Reproduce the records below line for line, from their first line through the line that contains "preferenze dell’utente, personalizzare", with that line included.
============================================================
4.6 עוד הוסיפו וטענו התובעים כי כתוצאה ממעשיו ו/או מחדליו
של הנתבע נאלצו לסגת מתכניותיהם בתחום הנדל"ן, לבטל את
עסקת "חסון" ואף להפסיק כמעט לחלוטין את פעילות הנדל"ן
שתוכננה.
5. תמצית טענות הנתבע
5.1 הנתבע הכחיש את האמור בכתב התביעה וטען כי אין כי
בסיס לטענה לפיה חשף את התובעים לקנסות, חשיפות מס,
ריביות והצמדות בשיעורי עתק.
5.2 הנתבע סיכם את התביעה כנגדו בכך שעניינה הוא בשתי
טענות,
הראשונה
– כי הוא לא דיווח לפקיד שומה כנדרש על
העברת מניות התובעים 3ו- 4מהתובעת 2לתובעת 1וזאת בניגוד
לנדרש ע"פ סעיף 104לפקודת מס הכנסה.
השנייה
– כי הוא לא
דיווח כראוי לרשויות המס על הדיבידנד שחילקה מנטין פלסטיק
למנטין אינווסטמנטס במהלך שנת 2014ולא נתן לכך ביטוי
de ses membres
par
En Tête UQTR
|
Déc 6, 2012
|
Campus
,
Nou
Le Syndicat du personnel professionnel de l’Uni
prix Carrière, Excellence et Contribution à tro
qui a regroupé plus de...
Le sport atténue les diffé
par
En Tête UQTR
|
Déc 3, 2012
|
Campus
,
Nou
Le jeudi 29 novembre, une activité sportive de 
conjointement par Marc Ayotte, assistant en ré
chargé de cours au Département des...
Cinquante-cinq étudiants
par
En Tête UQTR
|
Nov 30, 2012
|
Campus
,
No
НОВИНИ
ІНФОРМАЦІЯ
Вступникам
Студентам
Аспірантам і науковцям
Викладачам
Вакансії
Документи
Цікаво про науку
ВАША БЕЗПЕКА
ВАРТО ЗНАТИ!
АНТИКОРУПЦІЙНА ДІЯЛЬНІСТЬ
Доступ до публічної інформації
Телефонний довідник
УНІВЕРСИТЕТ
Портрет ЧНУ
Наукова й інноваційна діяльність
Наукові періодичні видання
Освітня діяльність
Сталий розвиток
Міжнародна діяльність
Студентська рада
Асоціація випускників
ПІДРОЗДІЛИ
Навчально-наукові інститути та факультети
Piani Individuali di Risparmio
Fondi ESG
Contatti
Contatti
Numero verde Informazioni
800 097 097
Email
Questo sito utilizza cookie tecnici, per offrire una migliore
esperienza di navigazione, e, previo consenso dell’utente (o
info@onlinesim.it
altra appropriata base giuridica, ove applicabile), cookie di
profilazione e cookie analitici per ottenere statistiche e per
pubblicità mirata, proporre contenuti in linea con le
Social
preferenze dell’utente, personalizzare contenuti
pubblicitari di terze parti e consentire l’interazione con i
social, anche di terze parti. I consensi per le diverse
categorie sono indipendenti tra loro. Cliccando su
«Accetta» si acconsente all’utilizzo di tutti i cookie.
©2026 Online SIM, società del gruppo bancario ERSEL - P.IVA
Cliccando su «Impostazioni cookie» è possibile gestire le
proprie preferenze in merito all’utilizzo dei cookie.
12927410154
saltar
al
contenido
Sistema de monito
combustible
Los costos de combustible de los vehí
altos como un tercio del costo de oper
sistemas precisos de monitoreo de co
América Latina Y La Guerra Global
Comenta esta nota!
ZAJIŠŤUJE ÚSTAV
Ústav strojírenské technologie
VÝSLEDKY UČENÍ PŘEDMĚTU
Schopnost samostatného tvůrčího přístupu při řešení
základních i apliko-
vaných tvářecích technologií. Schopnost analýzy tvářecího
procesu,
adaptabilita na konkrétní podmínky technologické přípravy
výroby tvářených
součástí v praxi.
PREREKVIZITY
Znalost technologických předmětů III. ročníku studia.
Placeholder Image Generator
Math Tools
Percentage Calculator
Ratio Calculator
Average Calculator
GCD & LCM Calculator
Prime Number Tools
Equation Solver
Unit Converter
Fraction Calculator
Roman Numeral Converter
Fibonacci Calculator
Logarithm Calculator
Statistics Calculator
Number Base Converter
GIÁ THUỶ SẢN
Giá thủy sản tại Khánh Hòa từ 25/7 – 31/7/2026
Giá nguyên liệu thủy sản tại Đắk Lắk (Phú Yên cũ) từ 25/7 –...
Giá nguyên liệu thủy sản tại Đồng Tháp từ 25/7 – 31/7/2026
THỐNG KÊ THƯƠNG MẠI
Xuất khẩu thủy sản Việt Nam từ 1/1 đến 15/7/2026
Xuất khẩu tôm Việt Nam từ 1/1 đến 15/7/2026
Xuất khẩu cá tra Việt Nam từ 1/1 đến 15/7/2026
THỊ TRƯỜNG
============================================================
> [RESPONSE TO THE TASK]
4.6 עוד הוסיפו וטענו התובעים כי כתוצאה ממעשיו ו/או מחדליו
של הנתבע נאלצו לסגת מתכניותיהם בתחום הנדל"ן, לבטל את
עסקת "חסון" ואף להפסיק כמעט לחלוטין את פעילות הנדל"ן
שתוכננה.
5. תמצית טענות הנתבע
5.1 הנתבע הכחיש את האמור בכתב התביעה וטען כי אין כי
בסיס לטענה לפיה חשף את התובעים לקנסות, חשיפות מס,
ריביות והצמדות בשיעורי עתק.
5.2 הנתבע סיכם את התביעה כנגדו בכך שעניינה הוא בשתי
טענות,
הראשונה
– כי הוא לא דיווח לפקיד שומה כנדרש על
העברת מניות התובעים 3ו- 4מהתובעת 2לתובעת 1וזאת בניגוד
לנדרש ע"פ סעיף 104לפקודת מס הכנסה.
השנייה
– כי הוא לא
דיווח כראוי לרשויות המס על הדיבידנד שחילקה מנטין פלסטיק
למנטין אינווסטמנטס במהלך שנת 2014ולא נתן לכך ביטוי
de ses membres
par
En Tête UQTR
|
Déc 6, 2012
|
Campus
,
Nou
Le Syndicat du personnel professionnel de l’Uni
prix Carrière, Excellence et Contribution à tro
qui a regroupé plus de...
Le sport atténue les diffé
par
En Tête UQTR
|
Déc 3, 2012
|
Campus
,
Nou
Le jeudi 29 novembre, une activité sportive de 
conjointement par Marc Ayotte, assistant en ré
chargé de cours au Département des...
Cinquante-cinq étudiants
par
En Tête UQTR
|
Nov 30, 2012
|
Campus
,
No
НОВИНИ
ІНФОРМАЦІЯ
Вступникам
Студентам
Аспірантам і науковцям
Викладачам
Вакансії
Документи
Цікаво про науку
ВАША БЕЗПЕКА
ВАРТО ЗНАТИ!
АНТИКОРУПЦІЙНА ДІЯЛЬНІСТЬ
Доступ до публічної інформації
Телефонний довідник
УНІВЕРСИТЕТ
Портрет ЧНУ
Наукова й інноваційна діяльність
Наукові періодичні видання
Освітня діяльність
Сталий розвиток
Міжнародна діяльність
Студентська рада
Асоціація випускників
ПІДРОЗДІЛИ
Навчально-наукові інститути та факультети
Piani Individuali di Risparmio
Fondi ESG
Contatti
Contatti
Numero verde Informazioni
800 097 097
Email
Questo sito utilizza cookie tecnici, per offrire una migliore
esperienza di navigazione, e, previo consenso dell’utente (o
info@onlinesim.it
altra appropriata base giuridica, ove applicabile), cookie di
profilazione e cookie analitici per ottenere statistiche e per
pubblicità mirata, proporre contenuti in linea con le
Social
preferenze dell’utente, personalizzare contenuti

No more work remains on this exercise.